How to remove or exclude one branch in RDataFrame in python when reading from tuple file?

Patrick_Wu · December 21, 2021, 12:52pm

Please read tips for efficient and successful posting and posting code

ROOT Version: 6.24/06
Platform: Not Provided
Compiler: Not Provided

My tuple file contains “branch0”, “branch1”, “branch2”, … in total 100 branches, and I want to exclude “branch0” in RDataFrame.

from ROOT import RDataFrame

df = RDataFrame("DecayTree", "tuple.root")
if df.HasColumn("branch0"):
  do_something_to_remove_branch0()

I have tried

df = RDataFrame("DecayTree", "tuple.root", {"branch1", "branch2"})
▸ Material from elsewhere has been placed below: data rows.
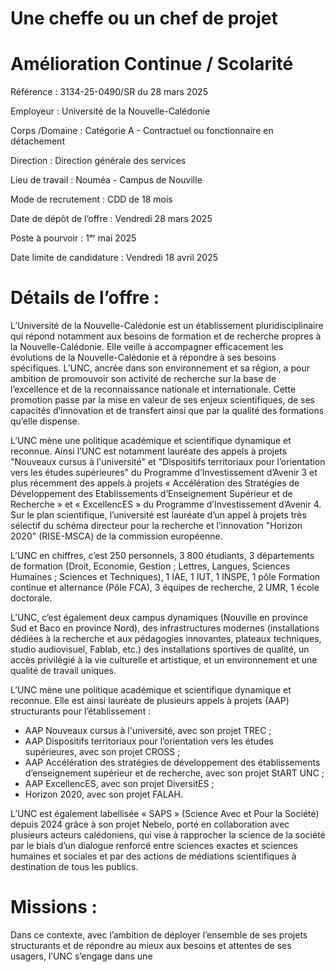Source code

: # Une cheffe ou un chef de projet

# Amélioration Continue / Scolarité

Référence : 3134-25-0490/SR du 28 mars 2025

Employeur : Université de la Nouvelle-Calédonie

Corps /Domaine : Catégorie A - Contractuel ou fonctionnaire en détachement

Direction : Direction générale des services

Lieu de travail : Nouméa - Campus de Nouville

Mode de recrutement : CDD de 18 mois

Date de dépôt de l’offre : Vendredi 28 mars 2025

Poste à pourvoir : 1ᵉʳ mai 2025

Date limite de candidature : Vendredi 18 avril 2025

# Détails de l’offre :

L’Université de la Nouvelle-Calédonie est un établissement pluridisciplinaire qui répond notamment aux besoins de formation et de recherche propres à la Nouvelle-Calédonie. Elle veille à accompagner efficacement les évolutions de la Nouvelle-Calédonie et à répondre à ses besoins spécifiques. L’UNC, ancrée dans son environnement et sa région, a pour ambition de promouvoir son activité de recherche sur la base de l’excellence et de la reconnaissance nationale et internationale. Cette promotion passe par la mise en valeur de ses enjeux scientifiques, de ses capacités d’innovation et de transfert ainsi que par la qualité des formations qu’elle dispense.

L’UNC mène une politique académique et scientifique dynamique et reconnue. Ainsi l’UNC est notamment lauréate des appels à projets "Nouveaux cursus à l'université" et "Dispositifs territoriaux pour l’orientation vers les études supérieures" du Programme d’Investissement d’Avenir 3 et plus récemment des appels à projets « Accélération des Stratégies de Développement des Etablissements d’Enseignement Supérieur et de Recherche » et « ExcellencES » du Programme d’Investissement d’Avenir 4. Sur le plan scientifique, l’université est lauréate d’un appel à projets très sélectif du schéma directeur pour la recherche et l’innovation "Horizon 2020" (RISE-MSCA) de la commission européenne.

L’UNC en chiffres, c’est 250 personnels, 3 800 étudiants, 3 départements de formation (Droit, Economie, Gestion ; Lettres, Langues, Sciences Humaines ; Sciences et Techniques), 1 IAE, 1 IUT, 1 INSPE, 1 pôle Formation continue et alternance (Pôle FCA), 3 équipes de recherche, 2 UMR, 1 école doctorale.

L’UNC, c’est également deux campus dynamiques (Nouville en province Sud et Baco en province Nord), des infrastructures modernes (installations dédiées à la recherche et aux pédagogies innovantes, plateaux techniques, studio audiovisuel, Fablab, etc.) des installations sportives de qualité, un accès privilégié à la vie culturelle et artistique, et un environnement et une qualité de travail uniques.

L’UNC mène une politique académique et scientifique dynamique et reconnue. Elle est ainsi lauréate de plusieurs appels à projets (AAP) structurants pour l’établissement :

- AAP Nouveaux cursus à l'université, avec son projet TREC ;
- AAP Dispositifs territoriaux pour l’orientation vers les études supérieures, avec son projet CROSS ;
- AAP Accélération des stratégies de développement des établissements d’enseignement supérieur et de recherche, avec son projet StART UNC ;
- AAP ExcellencES, avec son projet DiversitES ;
- Horizon 2020, avec son projet FALAH.

L’UNC est également labellisée « SAPS » (Science Avec et Pour la Société) depuis 2024 grâce à son projet Nebelo, porté en collaboration avec plusieurs acteurs calédoniens, qui vise à rapprocher la science de la société par le biais d’un dialogue renforcé entre sciences exactes et sciences humaines et sociales et par des actions de médiations scientifiques à destination de tous les publics.

# Missions :

Dans ce contexte, avec l’ambition de déployer l’ensemble de ses projets structurants et de répondre au mieux aux besoins et attentes de ses usagers, l’UNC s’engage dans une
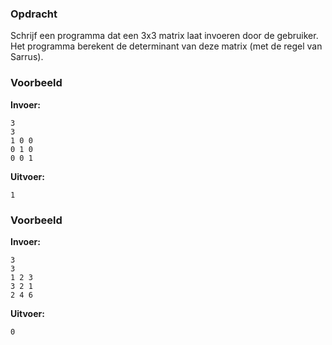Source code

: ### Opdracht
Schrijf een programma dat een 3x3 matrix laat invoeren door de gebruiker.
Het programma berekent de determinant van deze matrix (met de regel van Sarrus).


### Voorbeeld

**Invoer:**

    3
    3
    1 0 0
    0 1 0
    0 0 1

**Uitvoer:**

    1

### Voorbeeld

**Invoer:**

    3
    3
    1 2 3
    3 2 1
    2 4 6

**Uitvoer:**

    0


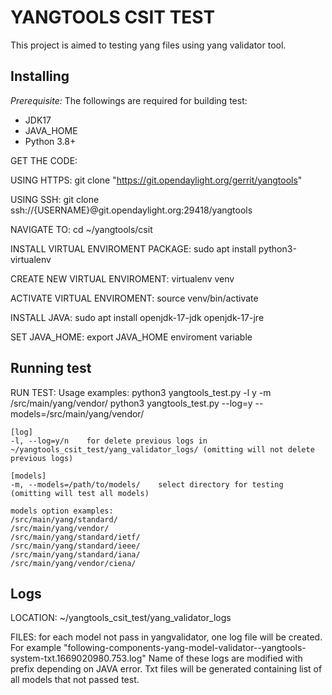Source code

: # YANGTOOLS CSIT TEST
This project is aimed to testing yang files using yang validator tool.

## Installing

*Prerequisite:*  The followings are required for building test:

- JDK17
- JAVA_HOME
- Python 3.8+

GET THE CODE:

USING HTTPS:
    git clone "https://git.opendaylight.org/gerrit/yangtools"

USING SSH:
    git clone ssh://{USERNAME}@git.opendaylight.org:29418/yangtools

NAVIGATE TO:
    cd ~/yangtools/csit

INSTALL VIRTUAL ENVIROMENT PACKAGE:
    sudo apt install python3-virtualenv

CREATE NEW VIRTUAL ENVIROMENT:
    virtualenv venv

ACTIVATE VIRTUAL ENVIROMENT:
    source venv/bin/activate

INSTALL JAVA:
    sudo apt install openjdk-17-jdk openjdk-17-jre

SET JAVA_HOME:
    export JAVA_HOME enviroment variable

## Running test

RUN TEST:
    Usage examples:
    python3 yangtools_test.py -l y -m /src/main/yang/vendor/
    python3 yangtools_test.py --log=y --models=/src/main/yang/vendor/

    [log]
    -l, --log=y/n    for delete previous logs in ~/yangtools_csit_test/yang_validator_logs/ (omitting will not delete previous logs)

    [models]
    -m, --models=/path/to/models/    select directory for testing (omitting will test all models)

    models option examples:
    /src/main/yang/standard/
    /src/main/yang/vendor/
    /src/main/yang/standard/ietf/
    /src/main/yang/standard/ieee/
    /src/main/yang/standard/iana/
    /src/main/yang/vendor/ciena/

## Logs

LOCATION:
    ~/yangtools_csit_test/yang_validator_logs

FILES:
    for each model not pass in yangvalidator, one log file will be created.
        For example "following-components-yang-model-validator--yangtools-system-txt.1669020980.753.log"
    Name of these logs are modified with prefix depending on JAVA error.
    Txt files will be generated containing list of all models that not passed test.






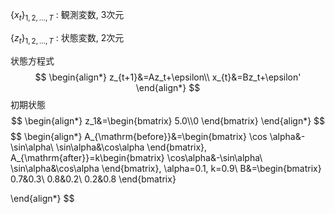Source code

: $\{x_t\}_{1,2,\dots,T}$ : 観測変数, 3次元

$\{z_t\}_{1,2,\dots,T}$ : 状態変数, 2次元

状態方程式
$$
\begin{align*}
z_{t+1}&=Az_t+\epsilon\\
x_{t}&=Bz_t+\epsilon'
\end{align*}
$$
初期状態
$$
\begin{align*}
z_1&=\begin{bmatrix}
5.0\\0
\end{bmatrix}
\end{align*}
$$
$$
\begin{align*}
A_{\mathrm{before}}&=\begin{bmatrix}
\cos \alpha&-\sin\alpha\\
\sin\alpha&\cos\alpha
\end{bmatrix},
A_{\mathrm{after}}=k\begin{bmatrix}
\cos\alpha&-\sin\alpha\\
\sin\alpha&\cos\alpha
\end{bmatrix}, \alpha=0.1, k=0.9\\
B&=\begin{bmatrix}
0.7&0.3\\
0.8&0.2\\
0.2&0.8
\end{bmatrix}

\end{align*}
$$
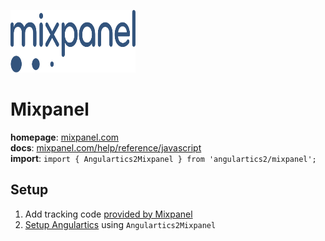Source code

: <img 
    src="../../../assets/svg/mixpanel.svg" 
    alt="Mixpanel logo"
    height="100px"
    width="200px" />

# Mixpanel
__homepage__: [mixpanel.com](https://mixpanel.com/)  
__docs__: [mixpanel.com/help/reference/javascript](https://mixpanel.com/help/reference/javascript)  
__import__: `import { Angulartics2Mixpanel } from 'angulartics2/mixpanel';`  

## Setup
1. Add tracking code [provided by Mixpanel](https://mixpanel.com/help/reference/javascript)
2. [Setup Angulartics](https://github.com/angulartics/angulartics2/tree/next#installation) using `Angulartics2Mixpanel`
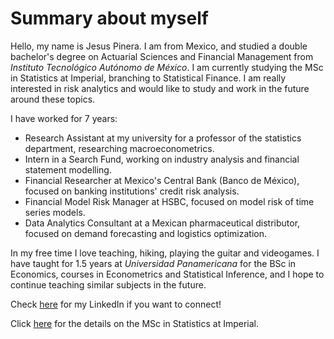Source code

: # Summary about myself

Hello, my name is Jesus Pinera. I am from Mexico, and studied a double bachelor's degree on Actuarial Sciences and Financial Management from _Instituto Tecnológico Autónomo de México_. I am currently studying the MSc in Statistics at Imperial, branching to Statistical Finance. I am really interested in risk analytics and would like to study and work in the future around these topics.

I have worked for 7 years:
- Research Assistant at my university for a professor of the statistics department, researching macroeconometrics.
- Intern in a Search Fund, working on industry analysis and financial statement modelling.
- Financial Researcher at Mexico's Central Bank (Banco de México), focused on banking institutions' credit risk analysis.
- Financial Model Risk Manager at HSBC, focused on model risk of time series models.
- Data Analytics Consultant at a Mexican pharmaceutical distributor, focused on demand forecasting and logistics optimization.

In my free time I love teaching, hiking, playing the guitar and videogames. I have taught for 1.5 years at _Universidad Panamericana_ for the BSc in Economics, courses in Econometrics and Statistical Inference, and I hope to continue teaching similar subjects in the future.

Check [here](https://www.linkedin.com/in/jesus-antonio-pinera-esquivel/) for my LinkedIn if you want to connect!

Click [here](https://www.imperial.ac.uk/study/courses/postgraduate-taught/statistics/) for the details on the MSc in Statistics at Imperial.
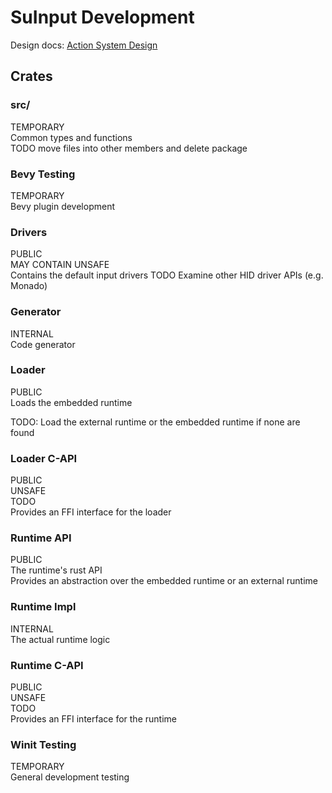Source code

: # SuInput Development

Design docs: [Action System Design](https://sorenon.github.io/Action-System/)

## Crates

### src/
TEMPORARY  
Common types and functions  
TODO move files into other members and delete package

### Bevy Testing
TEMPORARY  
Bevy plugin development

### Drivers
PUBLIC  
MAY CONTAIN UNSAFE  
Contains the default input drivers
TODO Examine other HID driver APIs (e.g. Monado)

### Generator
INTERNAL  
Code generator

### Loader
PUBLIC  
Loads the embedded runtime

TODO:
Load the external runtime or the embedded runtime if none are found

### Loader C-API
PUBLIC  
UNSAFE  
TODO  
Provides an FFI interface for the loader

### Runtime API
PUBLIC  
The runtime's rust API  
Provides an abstraction over the embedded runtime or an external runtime

### Runtime Impl
INTERNAL  
The actual runtime logic

### Runtime C-API
PUBLIC  
UNSAFE  
TODO  
Provides an FFI interface for the runtime

### Winit Testing
TEMPORARY  
General development testing
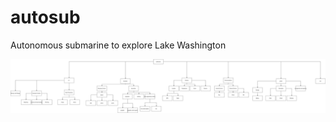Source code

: # autosub
Autonomous submarine to explore Lake Washington

![Systems Proposal](submarine_systems.svg)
but df.HasColumn("branch0") still gives True.

Can anyone advise how I can do this?

eguiraud · December 21, 2021, 12:54pm

Hi @Patrick_Wu ,
RDataFrame won’t read nor do anything with branch0 if you don’t ask it to, i.e. RDF ignores branch0 by default. Then again, of course if asked whether branch0 exists in the dataset it will say “yes”.

What are you trying to do exactly? E.g. do you want to Snapshot all branches into a new file except that one?
Cheers,
Enrico

Patrick_Wu · December 21, 2021, 1:39pm

Hi Enrico,

Thanks a lot for the swift reply!

I want to redefine branch0. If I run

df.Define("branch0", some_expression)

it will tell me

branch "branch0" already present in TTree

eguiraud · December 21, 2021, 1:43pm

Alright, the best way to do that is to use Redefine: df.Redefine("branch0", some_expression).

Redefine is currently only available in ROOT master and in our nightly builds, but it will soon be released in v6.26 (next month most likely).

With older ROOT versions there is really no good workaround I’m afraid. You are forced to use a different name for the Define’d branch or to create a new dataset that’s a copy of your original dataset that does not contain “branch0”.

Cheers,
Enrico

Patrick_Wu · December 21, 2021, 1:47pm

Understood. Thanks a lot for the explanation. I’m looking forward to the release of ROOT v6.26!

system · January 4, 2022, 1:47pm

This topic was automatically closed 14 days after the last reply. New replies are no longer allowed.